▶ _REQUIRED WORK_: Copy out every line in the entries below that includes "Swannanoa".

Stored entries:
------------
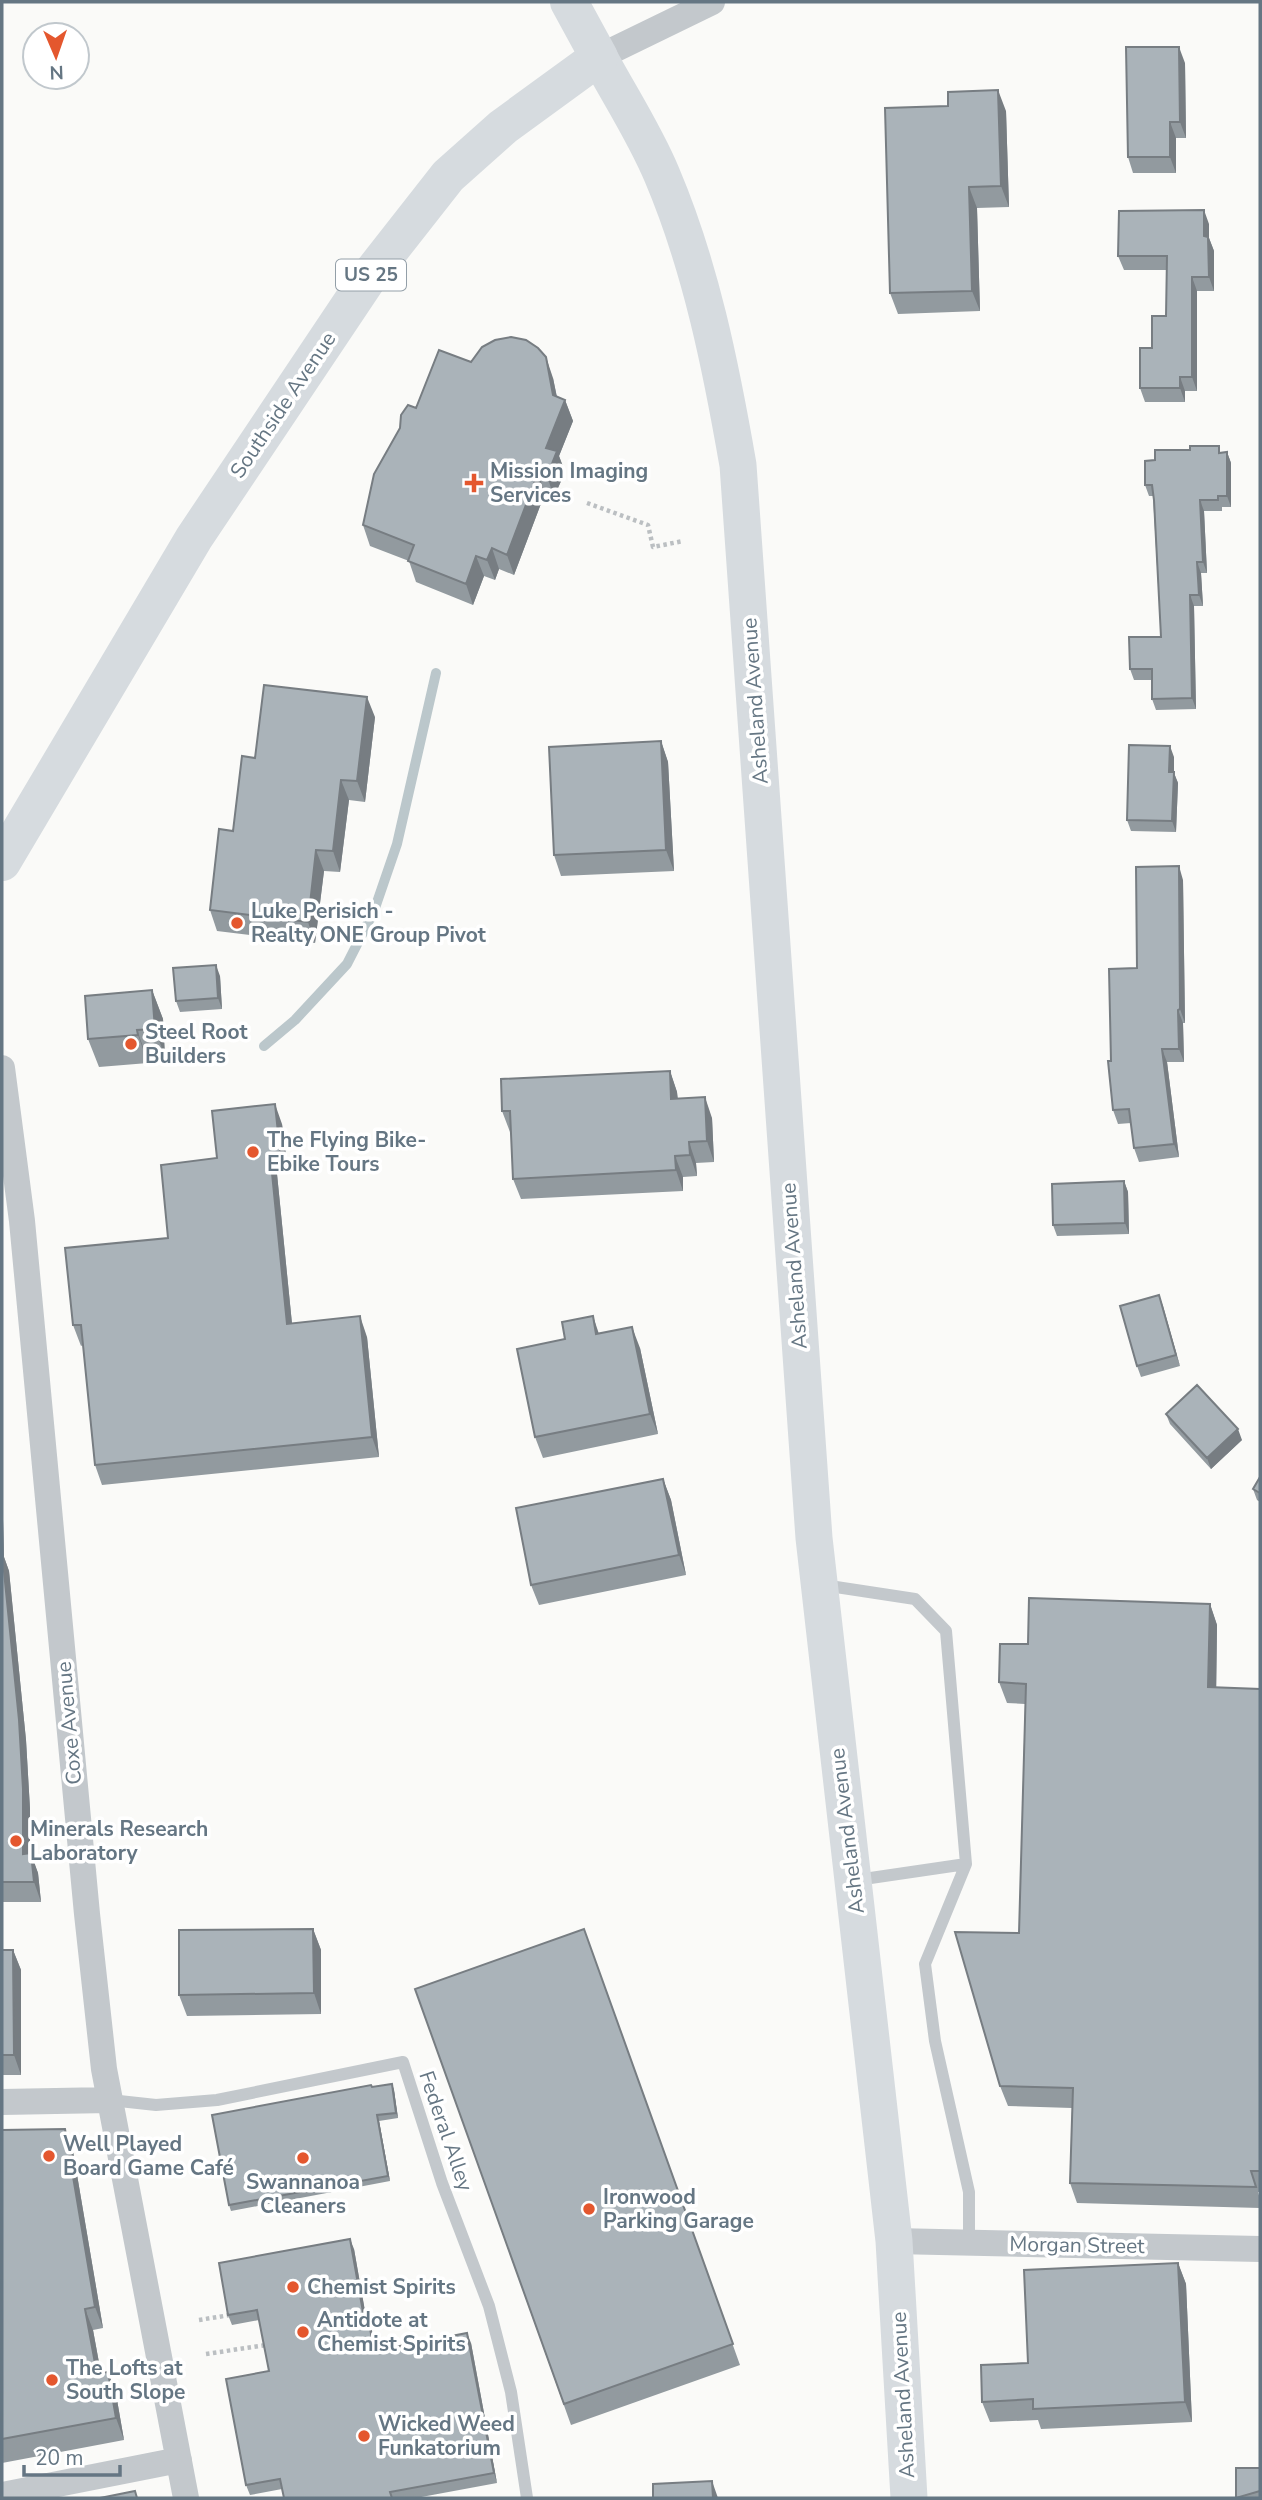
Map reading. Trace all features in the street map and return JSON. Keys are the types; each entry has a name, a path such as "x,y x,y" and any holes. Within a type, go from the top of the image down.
{"main road":[{"path":"569,2 599,57"},
{"name":"Southside Avenue","path":"2,862 194,538 368,278 448,176 503,127 599,57"},
{"name":"Asheland Avenue","path":"599,57 662,174 680,226 722,373 738,464 819,1585 894,2241 908,2498"}],"street":[{"path":"599,57 712,2"},
{"name":"Coxe Avenue","path":"2,1068 22,1221 87,1914 109,2100 187,2498"},
{"path":"2,1242 22,1221"},
{"path":"2,2102 109,2100"},
{"name":"Morgan Street","path":"894,2241 1260,2249"},
{"path":"2,2495 179,2460"}],"lane":[{"path":"819,1585 915,1599 946,1631 966,1864 925,1964 935,2041 969,2192 969,2242"},
{"path":"853,1880 966,1864"},
{"name":"Federal Alley","path":"109,2100 156,2105 217,2100 403,2062 442,2183 489,2306 511,2392 527,2498"}],"path":[{"path":"587,503 648,525 653,547 683,541"},
{"path":"199,2320 230,2315"},
{"path":"206,2354 265,2345"}],"building":[{"path":"1126,47 1179,47 1180,122 1170,122 1170,157 1128,157"},
{"path":"998,90 1001,186 969,187 972,291 890,293 885,108 948,106 948,92"},
{"path":"1204,210 1209,277 1192,277 1192,377 1180,377 1180,388 1140,388 1140,348 1152,348 1152,316 1166,316 1167,256 1118,256 1119,211"},
{"name":"Mission Imaging Services","path":"511,337 526,340 546,357 553,395 565,400 546,448 557,451 547,476 538,473 507,555 492,548 487,560 476,556 466,584 408,561 414,545 363,525 374,474 400,428 401,415 408,405 416,408 439,350 471,362 482,347 495,340"},
{"path":"1190,446 1219,446 1219,453 1227,452 1227,496 1218,496 1218,500 1200,500 1203,562 1197,562 1199,595 1190,595 1192,698 1152,699 1152,669 1130,669 1129,637 1161,637 1154,500 1152,485 1145,485 1145,461 1155,460 1155,450 1190,450"},
{"path":"264,685 367,697 357,781 341,780 333,851 316,850 308,922 210,910 219,829 233,831 242,756 255,758"},
{"path":"661,741 666,850 554,855 549,747"},
{"path":"1129,745 1170,746 1169,772 1174,772 1172,821 1127,820"},
{"path":"1179,866 1179,1049 1162,1049 1174,1144 1134,1148 1129,1109 1113,1110 1108,1061 1111,1061 1109,969 1137,968 1136,867"},
{"path":"216,965 218,998 176,1001 173,968"},
{"path":"152,990 155,1029 137,1030 138,1035 88,1039 85,996"},
{"path":"670,1071 671,1099 705,1097 707,1141 689,1142 690,1155 675,1156 676,1170 513,1179 510,1111 502,1111 501,1079"},
{"path":"275,1104 280,1152 270,1153 287,1324 360,1316 372,1437 95,1465 81,1325 73,1325 65,1248 168,1238 161,1165 217,1158 212,1111"},
{"path":"1124,1181 1125,1223 1053,1225 1052,1184"},
{"path":"1159,1295 1176,1355 1137,1366 1120,1306"},
{"path":"593,1316 596,1334 632,1327 650,1414 535,1437 517,1349 565,1339 562,1322"},
{"path":"1197,1385 1238,1429 1207,1458 1166,1414"},
{"path":"1260,1477 1260,1493 1253,1489"},
{"path":"663,1479 679,1555 531,1585 516,1508"},
{"path":"2,1552 19,1720 23,1854 31,1853 34,1882 2,1882"},
{"path":"1029,1598 1210,1604 1208,1687 1260,1689 1260,2171 1251,2171 1256,2187 1070,2183 1073,2088 1000,2086 955,1932 1019,1933 1026,1684 999,1682 1000,1644 1028,1644"},
{"path":"313,1929 314,1993 179,1995 179,1930"},
{"name":"Ironwood Parking Garage","path":"584,1929 733,2344 564,2404 415,1989"},
{"path":"2,1950 13,1950 14,2055 2,2055"},
{"name":"Swannanoa Cleaners","path":"392,2084 396,2113 377,2115 388,2176 229,2205 212,2115 371,2085"},
{"path":"65,2129 95,2307 85,2309 97,2374 108,2372 116,2418 2,2439 2,2130"},
{"name":"Wicked Weed Funkatorium","path":"350,2239 363,2312 367,2311 374,2351 467,2333 494,2473 390,2492 392,2498 284,2498 280,2479 246,2485 226,2379 269,2371 257,2310 228,2315 219,2263"},
{"path":"1178,2263 1185,2402 1033,2409 1033,2399 982,2402 981,2365 1028,2363 1024,2270"},
{"path":"1236,2468 1260,2468 1260,2491 1236,2498"},
{"path":"712,2481 713,2498 653,2498 653,2484"},
{"path":"135,2491 137,2498 100,2498"}],"waterway":[{"path":"264,1046 295,1020 347,964 374,911 397,844 436,673"}],"place":[{"name":"Mission Imaging Services","path":"474,483"},
{"name":"Luke Perisich - Realty ONE Group Pivot","path":"237,923"},
{"name":"Steel Root Builders","path":"131,1044"},
{"name":"The Flying Bike- Ebike Tours","path":"253,1152"},
{"name":"Minerals Research Laboratory","path":"16,1841"},
{"name":"Well Played Board Game Café","path":"49,2156"},
{"name":"Swannanoa Cleaners","path":"303,2158"},
{"name":"Ironwood Parking Garage","path":"589,2209"},
{"name":"Chemist Spirits","path":"293,2287"},
{"name":"Antidote at Chemist Spirits","path":"303,2332"},
{"name":"The Lofts at South Slope","path":"52,2380"},
{"name":"Wicked Weed Funkatorium","path":"364,2436"}]}
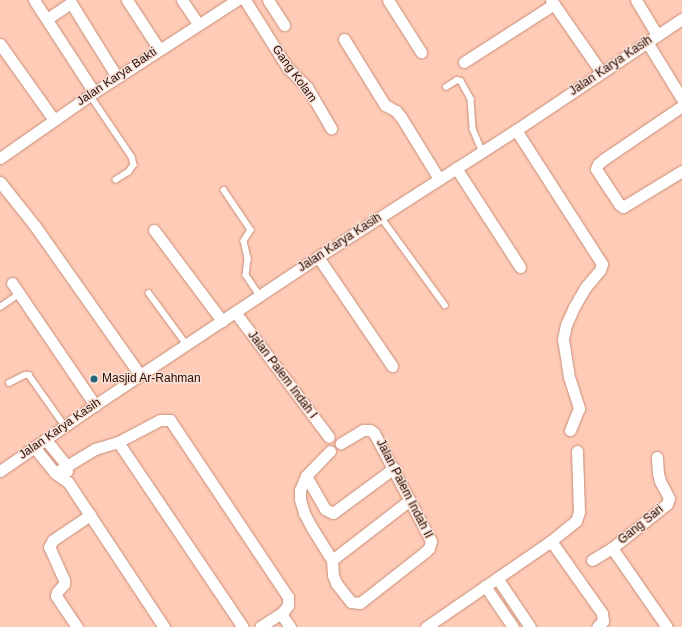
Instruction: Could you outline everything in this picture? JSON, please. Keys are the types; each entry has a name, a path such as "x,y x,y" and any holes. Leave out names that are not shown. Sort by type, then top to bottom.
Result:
{"street":[{"path":"34,0 92,94"},
{"path":"127,0 159,49"},
{"path":"182,0 198,24"},
{"name":"Jalan Karya Bakti","path":"0,158 117,77 198,24 221,4 237,0"},
{"name":"Gang Kolam","path":"244,0 287,67 307,87 331,128"},
{"path":"268,0 284,25"},
{"path":"388,0 421,52"},
{"path":"636,0 657,35"},
{"path":"47,20 70,1 117,77"},
{"path":"464,62 552,2 602,72"},
{"name":"Jalan Karya Kasih","path":"0,470 318,257 482,150 516,130 682,19"},
{"path":"344,39 385,105 396,111 401,117 439,179"},
{"path":"647,42 682,99"},
{"path":"0,44 54,120"},
{"path":"682,106 604,159 598,164 596,169 623,207 682,172"},
{"path":"516,130 602,264 600,270 585,288 574,307 566,325 563,339 569,377 579,408 570,430"},
{"path":"456,168 520,267"},
{"path":"0,182 35,226 140,375"},
{"path":"154,230 222,322"},
{"path":"318,257 392,366"},
{"path":"12,283 95,405"},
{"name":"Jalan Palem Indah I","path":"235,312 329,437"},
{"path":"55,473 94,449 118,442 160,420 167,419 173,423 286,592 288,597 288,605 281,614 260,627"},
{"name":"Jalan Palem Indah II","path":"330,451 306,476 300,490 301,505 312,528 332,560 333,575 343,595 355,604 365,600 430,546 431,540 377,436 370,430 362,430 341,443"},
{"path":"329,437 338,437 341,443 338,450 330,451 326,445 329,437"},
{"path":"46,440 66,465 68,482"},
{"path":"118,442 243,627"},
{"path":"34,448 55,473 68,482 164,627"},
{"path":"426,627 551,541 570,526 578,517 577,451"},
{"name":"Gang Sari","path":"657,457 658,473 660,481 668,494 668,502 612,548 667,627"},
{"path":"306,476 324,509 333,513 394,468"},
{"path":"332,560 410,500"},
{"path":"77,627 56,596 57,592 64,584 64,580 49,548 53,540 90,515"},
{"path":"551,541 602,613 603,621 597,627"},
{"path":"592,560 612,548"},
{"path":"497,578 530,627"},
{"path":"485,586 513,627"},
{"path":"281,614 290,627"}],"lane":[{"path":"446,87 457,80 461,81 471,99 473,129 482,150"},
{"path":"92,94 132,157 134,165 129,172 116,180"},
{"path":"224,190 251,230 244,242 248,259 246,275 260,297"},
{"path":"381,217 445,306"},
{"path":"149,293 187,345"},
{"path":"0,307 19,294"},
{"path":"10,383 25,375 29,375 65,426"}],"place":[{"name":"Masjid Ar-Rahman","path":"94,379"}]}
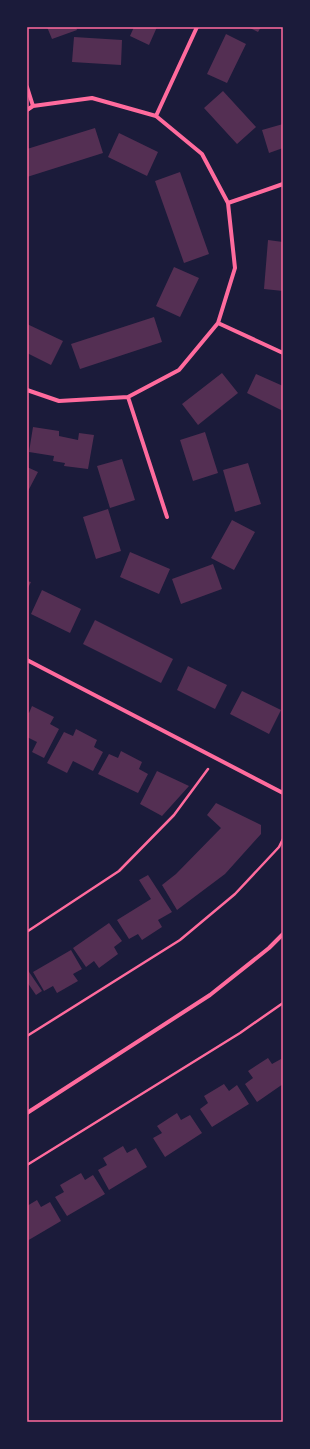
------------
▶ _EXERCISE OUTPUT_:
{"name":"Swannanoa Cleaners","path":"392,2084 396,2113 377,2115 388,2176 229,2205 212,2115 371,2085"},
{"name":"Swannanoa Cleaners","path":"303,2158"},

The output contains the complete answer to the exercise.